Work order:
Exclude every picture and return the remaining entries below verbatim.

•••

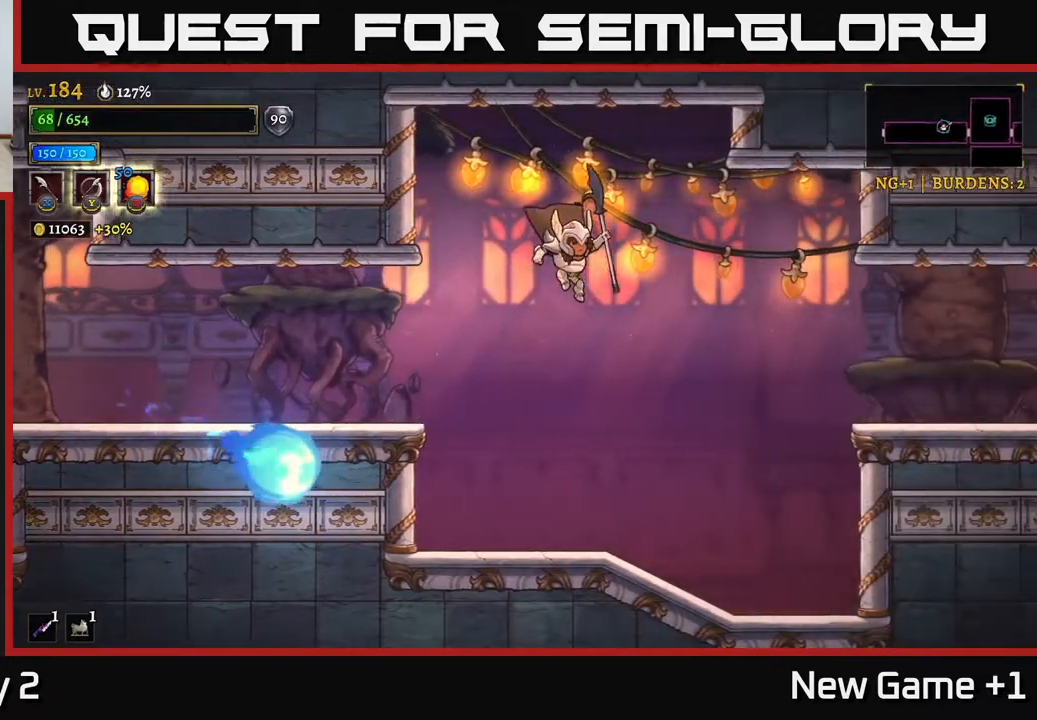
{"buttons": [], "left_stick": "center", "right_stick": "center", "events": [[200, "left_stick", "center"]]}
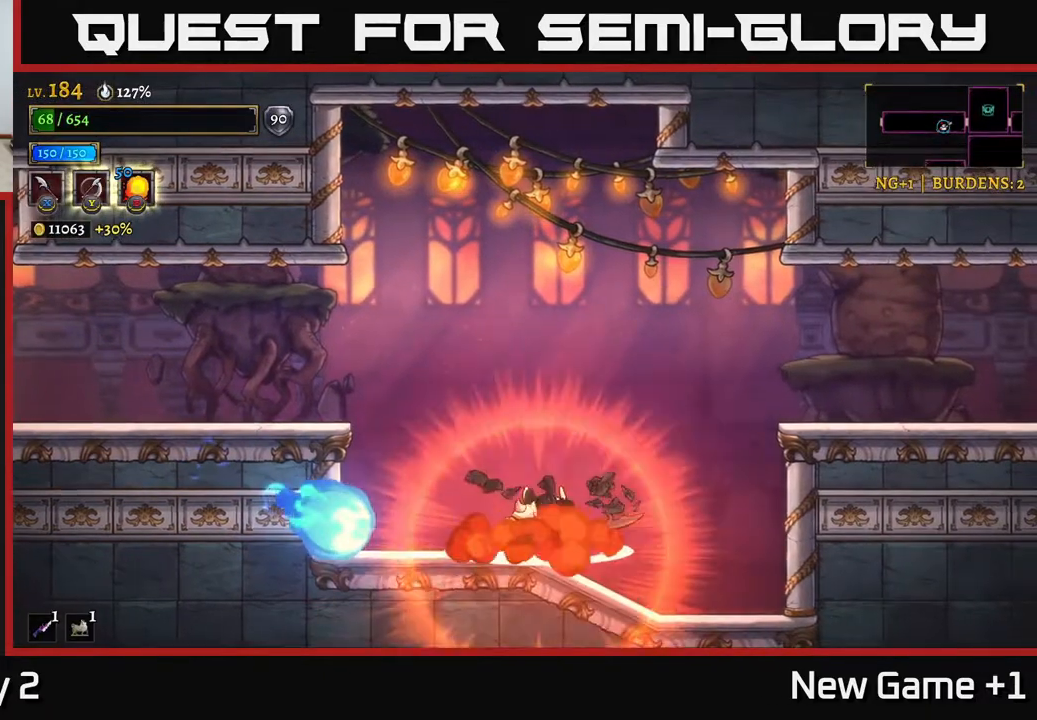
{"buttons": [], "left_stick": "left", "right_stick": "center", "events": [[83, "A", "down"], [117, "left_stick", "left"], [383, "A", "up"]]}
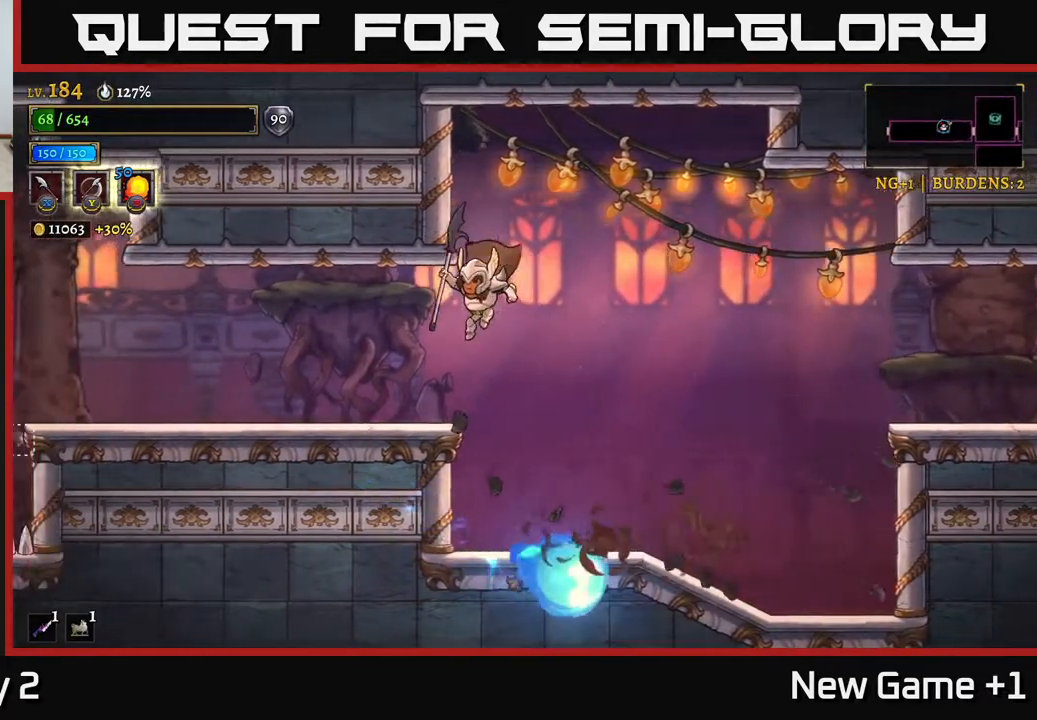
{"buttons": [], "left_stick": "left", "right_stick": "center", "events": []}
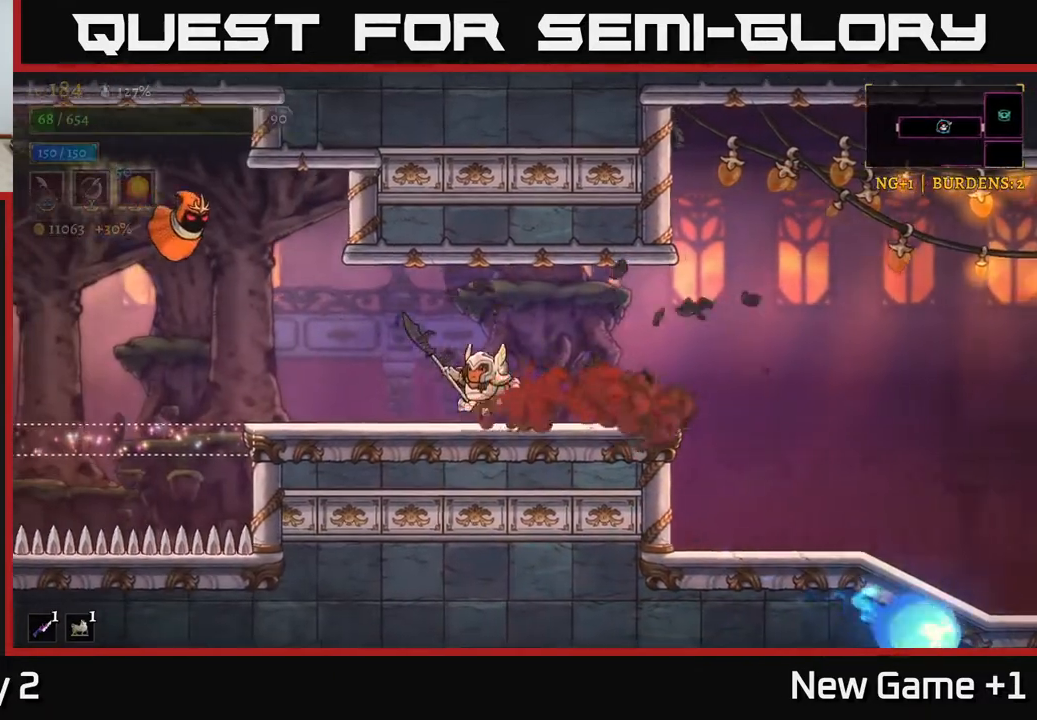
{"buttons": ["A", "X"], "left_stick": "left", "right_stick": "center", "events": [[100, "left_stick", "center"], [283, "left_stick", "left"], [350, "A", "down"], [400, "X", "down"]]}
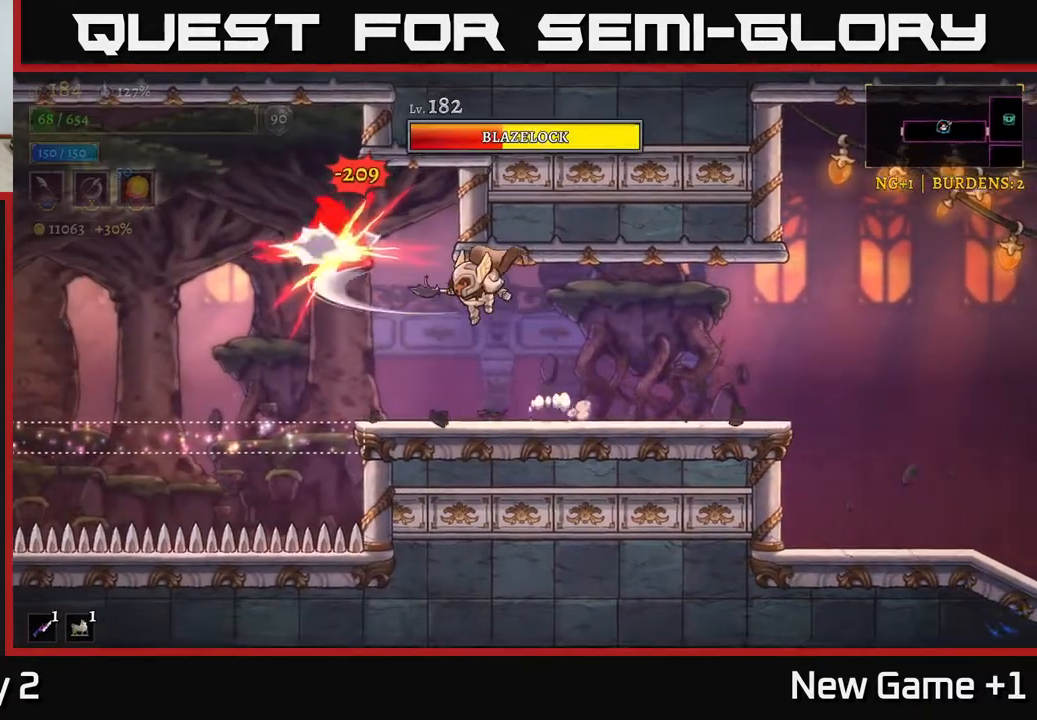
{"buttons": ["A", "X"], "left_stick": "left", "right_stick": "center", "events": [[33, "X", "up"], [33, "left_stick", "center"], [50, "A", "up"], [267, "left_stick", "left"], [367, "A", "down"], [450, "X", "down"]]}
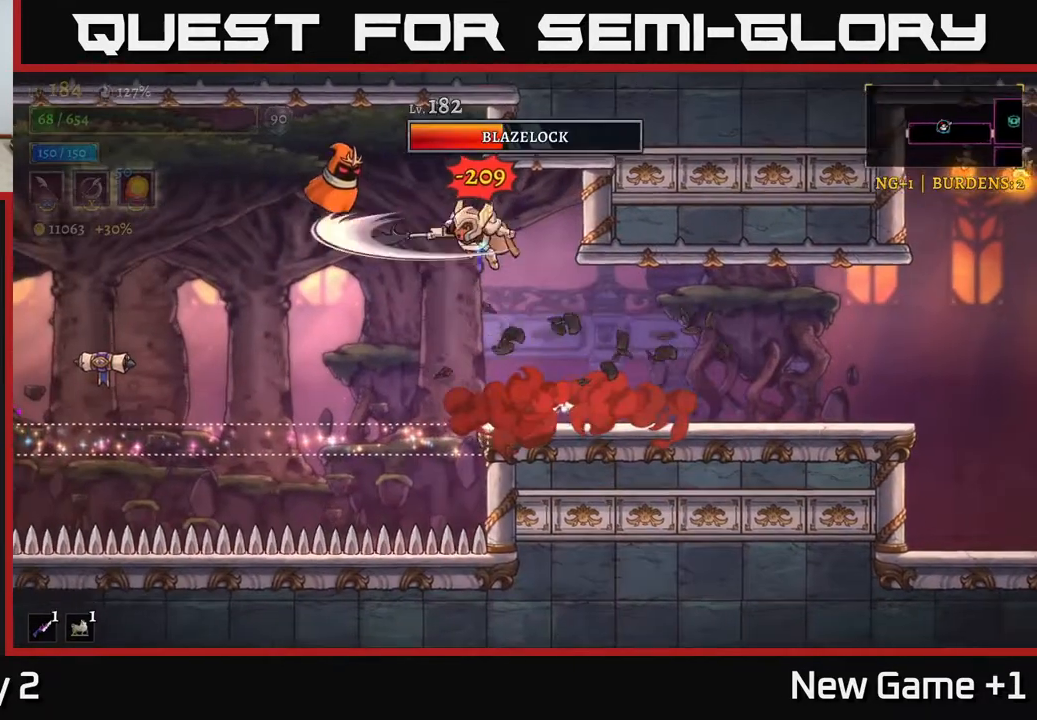
{"buttons": [], "left_stick": "right", "right_stick": "center", "events": [[100, "left_stick", "center"], [150, "X", "up"], [200, "A", "up"], [283, "left_stick", "right"]]}
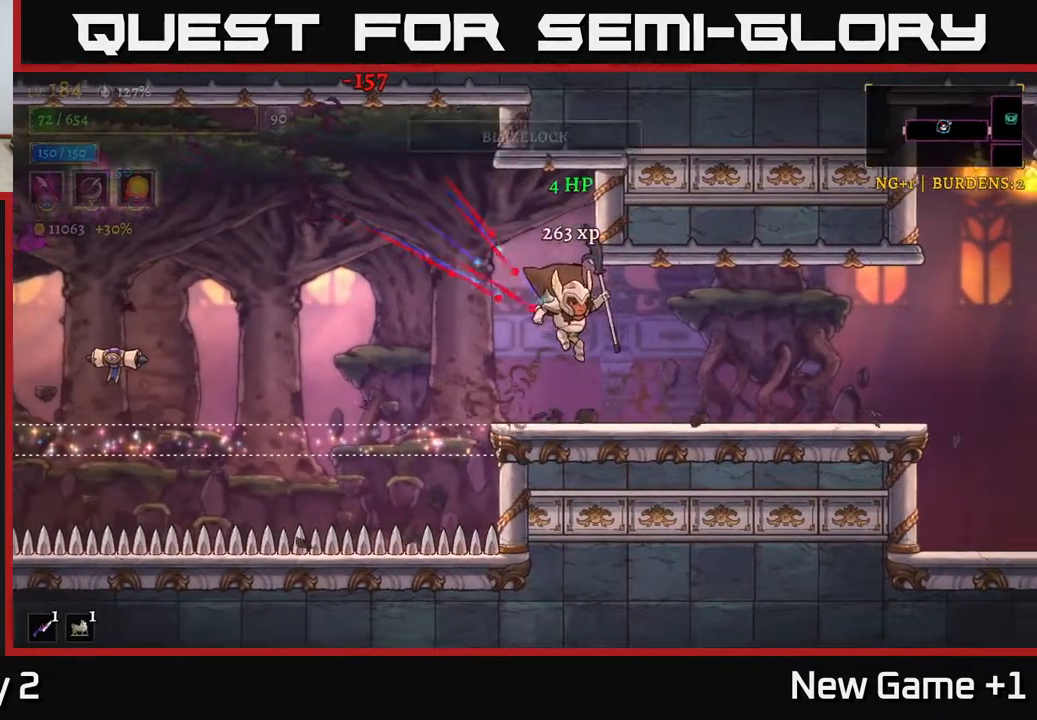
{"buttons": ["A"], "left_stick": "left", "right_stick": "center", "events": [[100, "left_stick", "left"], [217, "left_stick", "center"], [367, "left_stick", "left"], [483, "A", "down"]]}
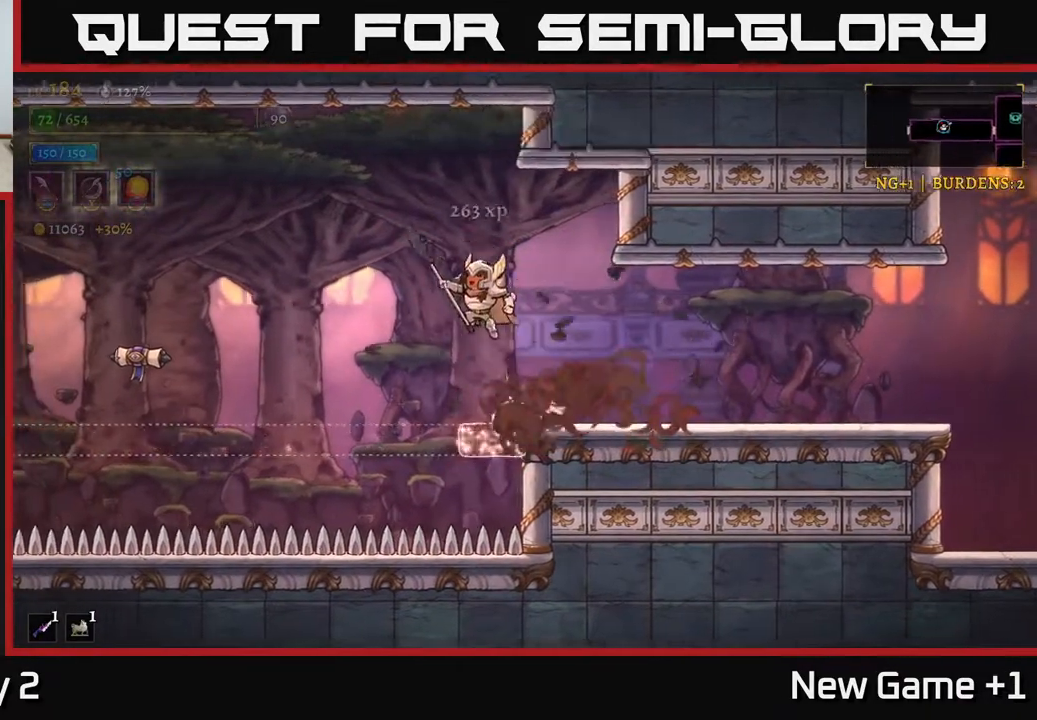
{"buttons": ["A"], "left_stick": "left", "right_stick": "center", "events": []}
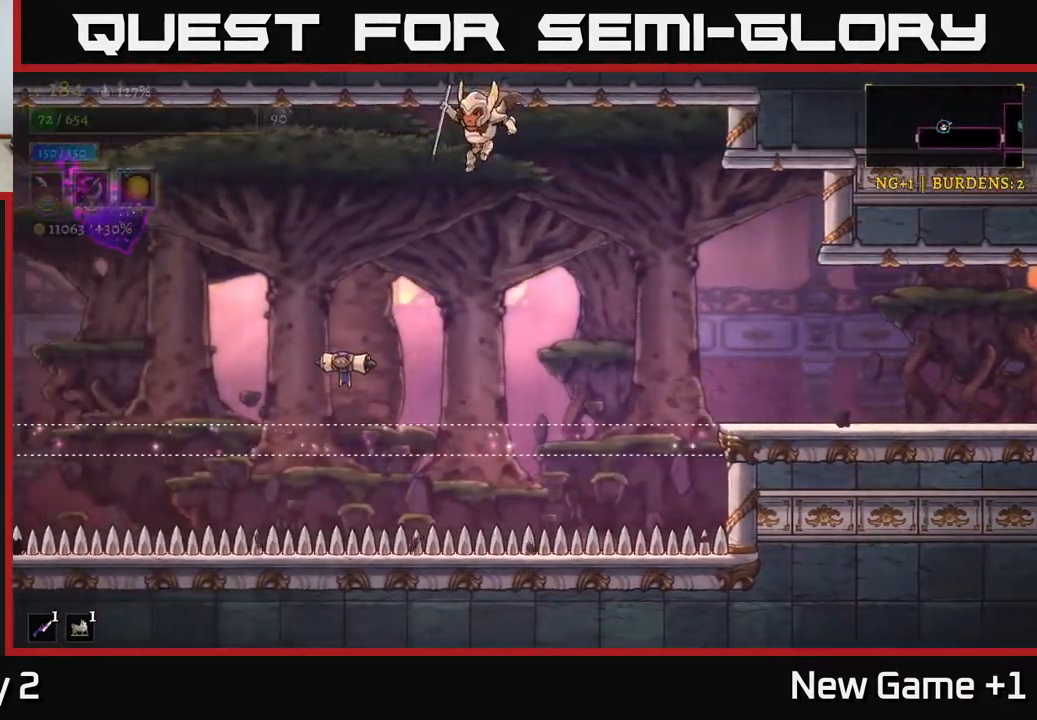
{"buttons": ["L2"], "left_stick": "left", "right_stick": "center", "events": [[217, "A", "up"], [283, "L2", "down"]]}
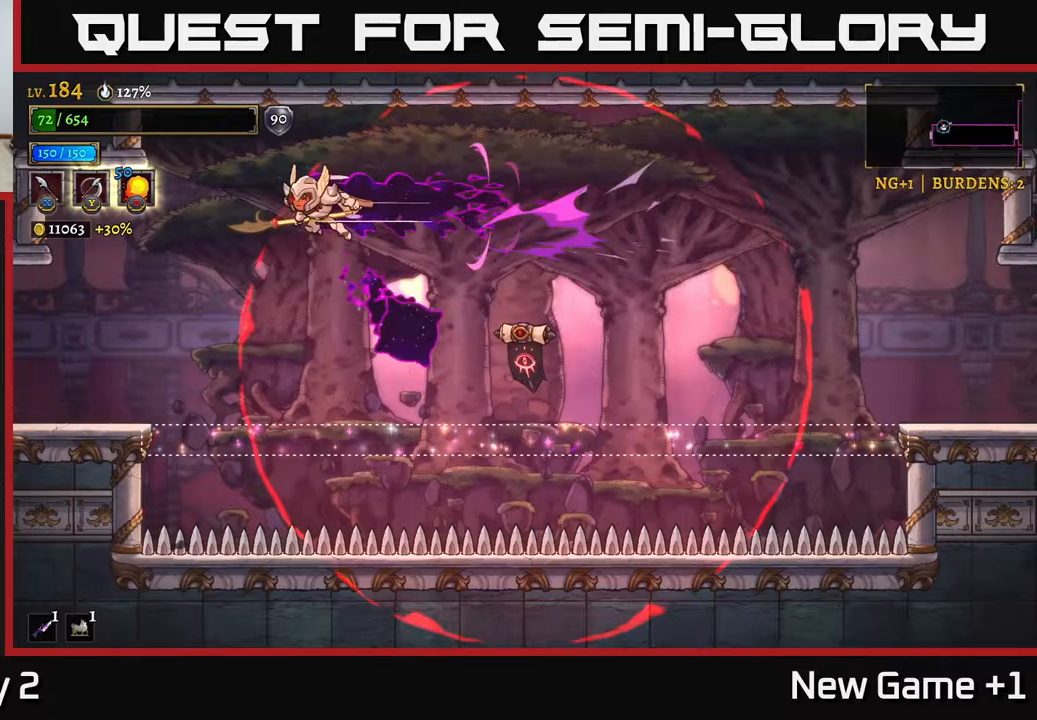
{"buttons": [], "left_stick": "left", "right_stick": "center", "events": [[200, "L2", "up"]]}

•••

Written answer:
{"buttons": [], "left_stick": "center", "right_stick": "center", "events": [[200, "left_stick", "center"]]}
{"buttons": [], "left_stick": "left", "right_stick": "center", "events": [[83, "A", "down"], [117, "left_stick", "left"], [383, "A", "up"]]}
{"buttons": [], "left_stick": "left", "right_stick": "center", "events": []}
{"buttons": ["A", "X"], "left_stick": "left", "right_stick": "center", "events": [[100, "left_stick", "center"], [283, "left_stick", "left"], [350, "A", "down"], [400, "X", "down"]]}
{"buttons": ["A", "X"], "left_stick": "left", "right_stick": "center", "events": [[33, "X", "up"], [33, "left_stick", "center"], [50, "A", "up"], [267, "left_stick", "left"], [367, "A", "down"], [450, "X", "down"]]}
{"buttons": [], "left_stick": "right", "right_stick": "center", "events": [[100, "left_stick", "center"], [150, "X", "up"], [200, "A", "up"], [283, "left_stick", "right"]]}
{"buttons": ["A"], "left_stick": "left", "right_stick": "center", "events": [[100, "left_stick", "left"], [217, "left_stick", "center"], [367, "left_stick", "left"], [483, "A", "down"]]}
{"buttons": ["A"], "left_stick": "left", "right_stick": "center", "events": []}
{"buttons": ["L2"], "left_stick": "left", "right_stick": "center", "events": [[217, "A", "up"], [283, "L2", "down"]]}
{"buttons": [], "left_stick": "left", "right_stick": "center", "events": [[200, "L2", "up"]]}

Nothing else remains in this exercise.